OpenBSD/sgi
#1
OpenBSD/sgi
First of all I wish you all a happy new year!

I'd like to make you aware of something I've been plotting on since a while now - actually since OpenBSD retired the sgi architecture after 6.9 in Oct 2021. Back then I was pretty sad about that move, although it was on the table since a while already back then - actually since 6.6 IIRC, but some person or some people kept it alive until after 6.9. Much obliged for that.
Back then I by chance - well, it was more like trial and error - discovered that the octeon userland is actually compatible with sgi kernels - they use the same packages tree, so they ought to. You only need to change the baud rate for the console device to 9600 for sgi. I later found out that the 6.9 IP30 kernels even work with 7.0 octeon file systems. As I run my machines diskless switching between kernels and userlands is as easy as changing a symlink. Back then I thought this could allow to only forward port the sgi kernels and use the octeon userland stuff and hence avoid creating sgi userlands.

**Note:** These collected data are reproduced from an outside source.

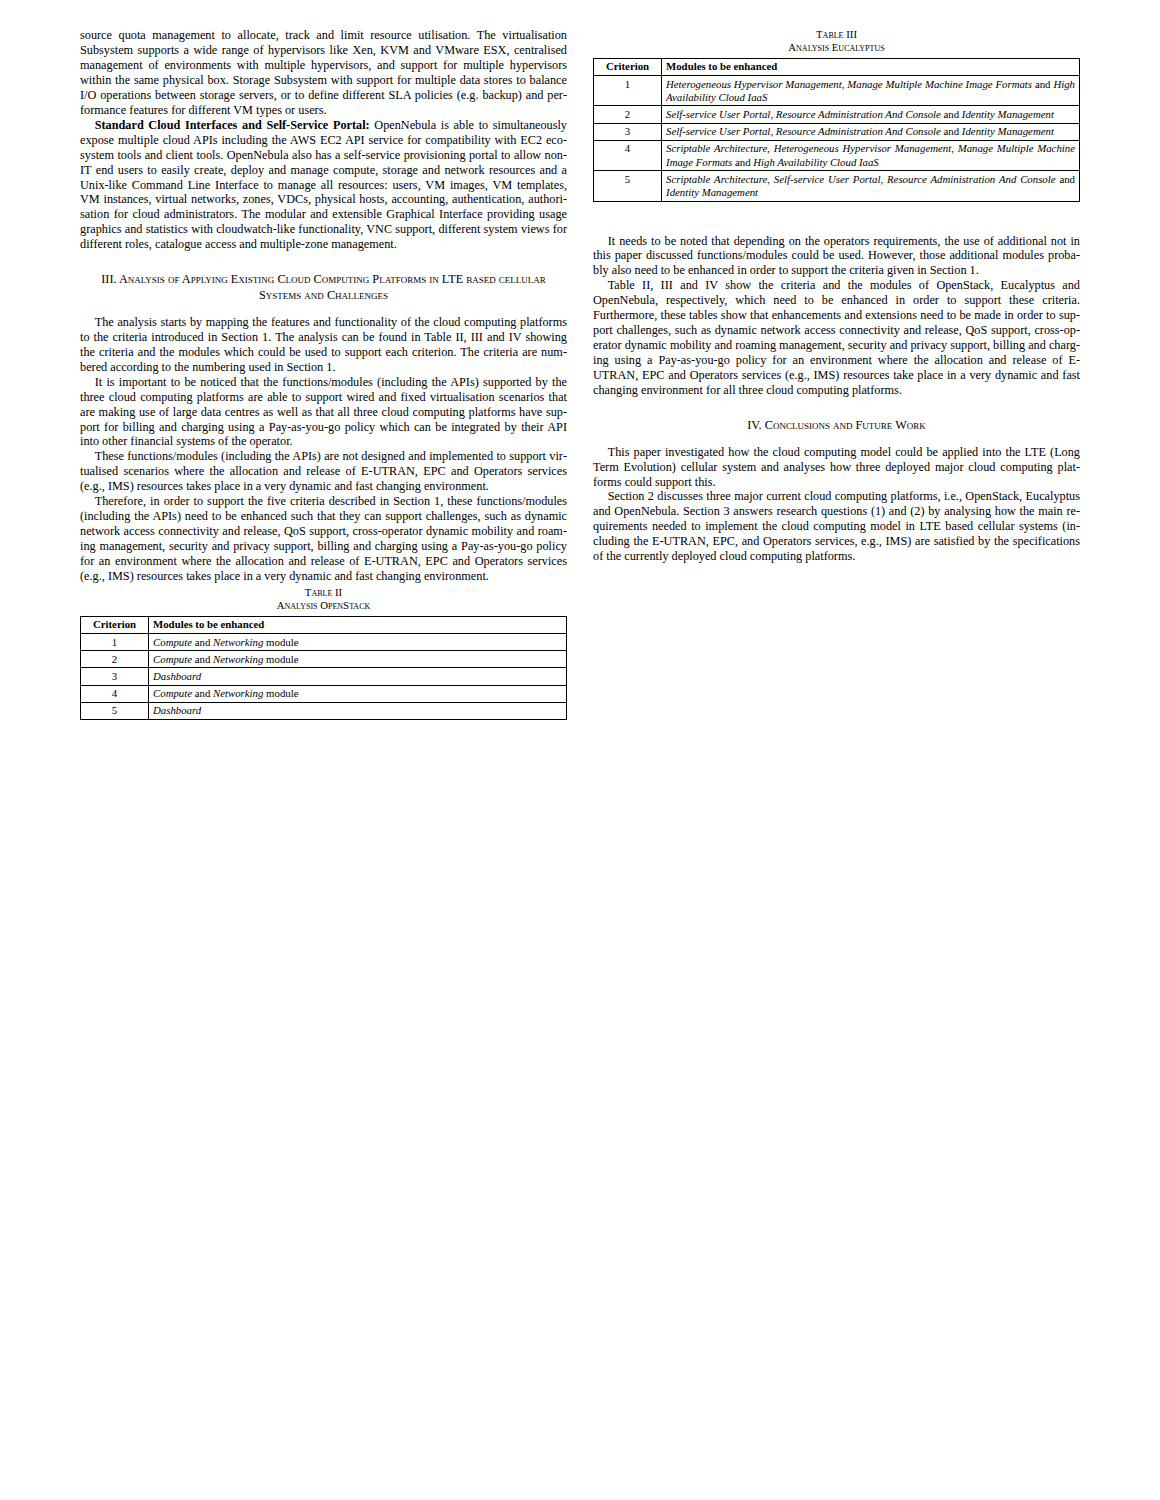source quota management to allocate, track and limit resource utilisation. The virtualisation Subsystem supports a wide range of hypervisors like Xen, KVM and VMware ESX, centralised management of environments with multiple hypervisors, and support for multiple hypervisors within the same physical box. Storage Subsystem with support for multiple data stores to balance I/O operations between storage servers, or to define different SLA policies (e.g. backup) and performance features for different VM types or users.
Standard Cloud Interfaces and Self-Service Portal: OpenNebula is able to simultaneously expose multiple cloud APIs including the AWS EC2 API service for compatibility with EC2 ecosystem tools and client tools. OpenNebula also has a self-service provisioning portal to allow non-IT end users to easily create, deploy and manage compute, storage and network resources and a Unix-like Command Line Interface to manage all resources: users, VM images, VM templates, VM instances, virtual networks, zones, VDCs, physical hosts, accounting, authentication, authorisation for cloud administrators. The modular and extensible Graphical Interface providing usage graphics and statistics with cloudwatch-like functionality, VNC support, different system views for different roles, catalogue access and multiple-zone management.
III. Analysis of Applying Existing Cloud Computing Platforms in LTE based cellular Systems and Challenges
The analysis starts by mapping the features and functionality of the cloud computing platforms to the criteria introduced in Section 1. The analysis can be found in Table II, III and IV showing the criteria and the modules which could be used to support each criterion. The criteria are numbered according to the numbering used in Section 1.
It is important to be noticed that the functions/modules (including the APIs) supported by the three cloud computing platforms are able to support wired and fixed virtualisation scenarios that are making use of large data centres as well as that all three cloud computing platforms have support for billing and charging using a Pay-as-you-go policy which can be integrated by their API into other financial systems of the operator.
These functions/modules (including the APIs) are not designed and implemented to support virtualised scenarios where the allocation and release of E-UTRAN, EPC and Operators services (e.g., IMS) resources takes place in a very dynamic and fast changing environment.
Therefore, in order to support the five criteria described in Section 1, these functions/modules (including the APIs) need to be enhanced such that they can support challenges, such as dynamic network access connectivity and release, QoS support, cross-operator dynamic mobility and roaming management, security and privacy support, billing and charging using a Pay-as-you-go policy for an environment where the allocation and release of E-UTRAN, EPC and Operators services (e.g., IMS) resources takes place in a very dynamic and fast changing environment.
Table IIAnalysis OpenStack
| Criterion | Modules to be enhanced |
| --- | --- |
| 1 | Compute and Networking module |
| 2 | Compute and Networking module |
| 3 | Dashboard |
| 4 | Compute and Networking module |
| 5 | Dashboard |
Table IIIAnalysis Eucalyptus
| Criterion | Modules to be enhanced |
| --- | --- |
| 1 | Heterogeneous Hypervisor Management , Manage Multiple Machine Image Formats and High Availability Cloud IaaS |
| 2 | Self-service User Portal , Resource Administration And Console and Identity Management |
| 3 | Self-service User Portal , Resource Administration And Console and Identity Management |
| 4 | Scriptable Architecture , Heterogeneous Hypervisor Management , Manage Multiple Machine Image Formats and High Availability Cloud IaaS |
| 5 | Scriptable Architecture , Self-service User Portal , Resource Administration And Console and Identity Management |
It needs to be noted that depending on the operators requirements, the use of additional not in this paper discussed functions/modules could be used. However, those additional modules probably also need to be enhanced in order to support the criteria given in Section 1.
Table II, III and IV show the criteria and the modules of OpenStack, Eucalyptus and OpenNebula, respectively, which need to be enhanced in order to support these criteria. Furthermore, these tables show that enhancements and extensions need to be made in order to support challenges, such as dynamic network access connectivity and release, QoS support, cross-operator dynamic mobility and roaming management, security and privacy support, billing and charging using a Pay-as-you-go policy for an environment where the allocation and release of E-UTRAN, EPC and Operators services (e.g., IMS) resources take place in a very dynamic and fast changing environment for all three cloud computing platforms.
IV. Conclusions and Future Work
This paper investigated how the cloud computing model could be applied into the LTE (Long Term Evolution) cellular system and analyses how three deployed major cloud computing platforms could support this.
Section 2 discusses three major current cloud computing platforms, i.e., OpenStack, Eucalyptus and OpenNebula. Section 3 answers research questions (1) and (2) by analysing how the main requirements needed to implement the cloud computing model in LTE based cellular systems (including the E-UTRAN, EPC, and Operators services, e.g., IMS) are satisfied by the specifications of the currently deployed cloud computing platforms.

Well, time passed on and I didn't get anywhere for that, but in late November 2022 I finally found the time and dedication to get things going. First things I noticed was, that it seems to be impossible to compile sgi kernels from an octeon userland, as these are missing the gcc 4.2.1 that's needed for compiling the sgi kernels, it looks like LLVM/clang can't do that for sgi kernels. Well, so I was stuck with a 6.9 sgi userland, but this one so far allowed to build all sgi kernels.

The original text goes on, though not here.